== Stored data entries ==
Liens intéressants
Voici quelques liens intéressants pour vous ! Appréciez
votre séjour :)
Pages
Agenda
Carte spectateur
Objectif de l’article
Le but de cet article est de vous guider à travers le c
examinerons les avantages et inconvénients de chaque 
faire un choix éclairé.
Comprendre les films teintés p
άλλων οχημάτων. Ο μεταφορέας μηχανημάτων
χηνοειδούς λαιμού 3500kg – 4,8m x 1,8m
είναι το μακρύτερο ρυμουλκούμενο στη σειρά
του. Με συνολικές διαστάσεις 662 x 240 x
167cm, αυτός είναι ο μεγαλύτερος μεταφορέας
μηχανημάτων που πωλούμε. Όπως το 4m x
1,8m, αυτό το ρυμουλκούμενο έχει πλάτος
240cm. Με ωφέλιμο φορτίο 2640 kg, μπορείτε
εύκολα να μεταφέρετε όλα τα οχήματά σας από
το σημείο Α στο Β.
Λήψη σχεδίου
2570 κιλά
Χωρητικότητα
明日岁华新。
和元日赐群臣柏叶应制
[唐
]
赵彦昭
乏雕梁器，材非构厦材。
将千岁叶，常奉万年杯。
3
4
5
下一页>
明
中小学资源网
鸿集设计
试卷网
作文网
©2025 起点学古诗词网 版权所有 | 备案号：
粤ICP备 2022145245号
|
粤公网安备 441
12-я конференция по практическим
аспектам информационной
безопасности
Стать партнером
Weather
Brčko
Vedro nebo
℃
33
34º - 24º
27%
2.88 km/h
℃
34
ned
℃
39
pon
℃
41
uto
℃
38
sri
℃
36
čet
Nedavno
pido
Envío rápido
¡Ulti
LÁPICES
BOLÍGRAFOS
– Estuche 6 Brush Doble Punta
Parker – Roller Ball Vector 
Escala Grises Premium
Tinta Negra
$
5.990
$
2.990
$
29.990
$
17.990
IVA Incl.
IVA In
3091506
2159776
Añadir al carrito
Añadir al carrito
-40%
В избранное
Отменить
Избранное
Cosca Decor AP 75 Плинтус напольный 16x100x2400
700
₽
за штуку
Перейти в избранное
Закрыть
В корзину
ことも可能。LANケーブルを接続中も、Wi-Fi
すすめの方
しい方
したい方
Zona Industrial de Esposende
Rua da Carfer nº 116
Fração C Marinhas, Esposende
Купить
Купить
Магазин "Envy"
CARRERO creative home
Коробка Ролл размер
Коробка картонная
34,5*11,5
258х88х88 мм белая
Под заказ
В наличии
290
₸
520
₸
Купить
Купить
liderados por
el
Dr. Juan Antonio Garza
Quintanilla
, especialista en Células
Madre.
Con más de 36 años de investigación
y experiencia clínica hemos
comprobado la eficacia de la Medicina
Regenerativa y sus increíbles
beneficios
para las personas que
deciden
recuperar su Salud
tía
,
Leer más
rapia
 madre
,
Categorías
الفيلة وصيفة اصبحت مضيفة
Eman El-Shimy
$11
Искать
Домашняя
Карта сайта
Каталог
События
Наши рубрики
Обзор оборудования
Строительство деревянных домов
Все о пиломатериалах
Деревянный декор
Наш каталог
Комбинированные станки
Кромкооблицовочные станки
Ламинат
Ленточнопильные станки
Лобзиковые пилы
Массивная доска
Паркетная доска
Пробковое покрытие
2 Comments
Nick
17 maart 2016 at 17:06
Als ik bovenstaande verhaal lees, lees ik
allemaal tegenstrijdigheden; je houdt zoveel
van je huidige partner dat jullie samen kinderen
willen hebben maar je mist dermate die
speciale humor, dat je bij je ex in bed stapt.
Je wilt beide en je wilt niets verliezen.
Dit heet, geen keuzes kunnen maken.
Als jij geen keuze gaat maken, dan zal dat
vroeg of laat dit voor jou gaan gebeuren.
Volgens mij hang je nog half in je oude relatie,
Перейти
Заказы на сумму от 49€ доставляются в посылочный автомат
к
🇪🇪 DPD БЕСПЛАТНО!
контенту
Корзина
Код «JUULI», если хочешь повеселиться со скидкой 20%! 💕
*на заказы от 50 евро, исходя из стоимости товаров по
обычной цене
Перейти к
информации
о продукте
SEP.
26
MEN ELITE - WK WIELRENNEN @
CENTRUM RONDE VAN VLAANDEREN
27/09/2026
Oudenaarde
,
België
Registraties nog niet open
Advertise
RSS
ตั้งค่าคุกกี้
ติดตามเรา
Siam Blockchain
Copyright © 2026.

== Work item ==
Copy out the text of all the items above line for line, keeping every character as it appears.

== Problem solution ==
Liens intéressants
Voici quelques liens intéressants pour vous ! Appréciez
votre séjour :)
Pages
Agenda
Carte spectateur
Objectif de l’article
Le but de cet article est de vous guider à travers le c
examinerons les avantages et inconvénients de chaque 
faire un choix éclairé.
Comprendre les films teintés p
άλλων οχημάτων. Ο μεταφορέας μηχανημάτων
χηνοειδούς λαιμού 3500kg – 4,8m x 1,8m
είναι το μακρύτερο ρυμουλκούμενο στη σειρά
του. Με συνολικές διαστάσεις 662 x 240 x
167cm, αυτός είναι ο μεγαλύτερος μεταφορέας
μηχανημάτων που πωλούμε. Όπως το 4m x
1,8m, αυτό το ρυμουλκούμενο έχει πλάτος
240cm. Με ωφέλιμο φορτίο 2640 kg, μπορείτε
εύκολα να μεταφέρετε όλα τα οχήματά σας από
το σημείο Α στο Β.
Λήψη σχεδίου
2570 κιλά
Χωρητικότητα
明日岁华新。
和元日赐群臣柏叶应制
[唐
]
赵彦昭
乏雕梁器，材非构厦材。
将千岁叶，常奉万年杯。
3
4
5
下一页>
明
中小学资源网
鸿集设计
试卷网
作文网
©2025 起点学古诗词网 版权所有 | 备案号：
粤ICP备 2022145245号
|
粤公网安备 441
12-я конференция по практическим
аспектам информационной
безопасности
Стать партнером
Weather
Brčko
Vedro nebo
℃
33
34º - 24º
27%
2.88 km/h
℃
34
ned
℃
39
pon
℃
41
uto
℃
38
sri
℃
36
čet
Nedavno
pido
Envío rápido
¡Ulti
LÁPICES
BOLÍGRAFOS
– Estuche 6 Brush Doble Punta
Parker – Roller Ball Vector 
Escala Grises Premium
Tinta Negra
$
5.990
$
2.990
$
29.990
$
17.990
IVA Incl.
IVA In
3091506
2159776
Añadir al carrito
Añadir al carrito
-40%
В избранное
Отменить
Избранное
Cosca Decor AP 75 Плинтус напольный 16x100x2400
700
₽
за штуку
Перейти в избранное
Закрыть
В корзину
ことも可能。LANケーブルを接続中も、Wi-Fi
すすめの方
しい方
したい方
Zona Industrial de Esposende
Rua da Carfer nº 116
Fração C Marinhas, Esposende
Купить
Купить
Магазин "Envy"
CARRERO creative home
Коробка Ролл размер
Коробка картонная
34,5*11,5
258х88х88 мм белая
Под заказ
В наличии
290
₸
520
₸
Купить
Купить
liderados por
el
Dr. Juan Antonio Garza
Quintanilla
, especialista en Células
Madre.
Con más de 36 años de investigación
y experiencia clínica hemos
comprobado la eficacia de la Medicina
Regenerativa y sus increíbles
beneficios
para las personas que
deciden
recuperar su Salud
tía
,
Leer más
rapia
 madre
,
Categorías
الفيلة وصيفة اصبحت مضيفة
Eman El-Shimy
$11
Искать
Домашняя
Карта сайта
Каталог
События
Наши рубрики
Обзор оборудования
Строительство деревянных домов
Все о пиломатериалах
Деревянный декор
Наш каталог
Комбинированные станки
Кромкооблицовочные станки
Ламинат
Ленточнопильные станки
Лобзиковые пилы
Массивная доска
Паркетная доска
Пробковое покрытие
2 Comments
Nick
17 maart 2016 at 17:06
Als ik bovenstaande verhaal lees, lees ik
allemaal tegenstrijdigheden; je houdt zoveel
van je huidige partner dat jullie samen kinderen
willen hebben maar je mist dermate die
speciale humor, dat je bij je ex in bed stapt.
Je wilt beide en je wilt niets verliezen.
Dit heet, geen keuzes kunnen maken.
Als jij geen keuze gaat maken, dan zal dat
vroeg of laat dit voor jou gaan gebeuren.
Volgens mij hang je nog half in je oude relatie,
Перейти
Заказы на сумму от 49€ доставляются в посылочный автомат
к
🇪🇪 DPD БЕСПЛАТНО!
контенту
Корзина
Код «JUULI», если хочешь повеселиться со скидкой 20%! 💕
*на заказы от 50 евро, исходя из стоимости товаров по
обычной цене
Перейти к
информации
о продукте
SEP.
26
MEN ELITE - WK WIELRENNEN @
CENTRUM RONDE VAN VLAANDEREN
27/09/2026
Oudenaarde
,
België
Registraties nog niet open
Advertise
RSS
ตั้งค่าคุกกี้
ติดตามเรา
Siam Blockchain
Copyright © 2026.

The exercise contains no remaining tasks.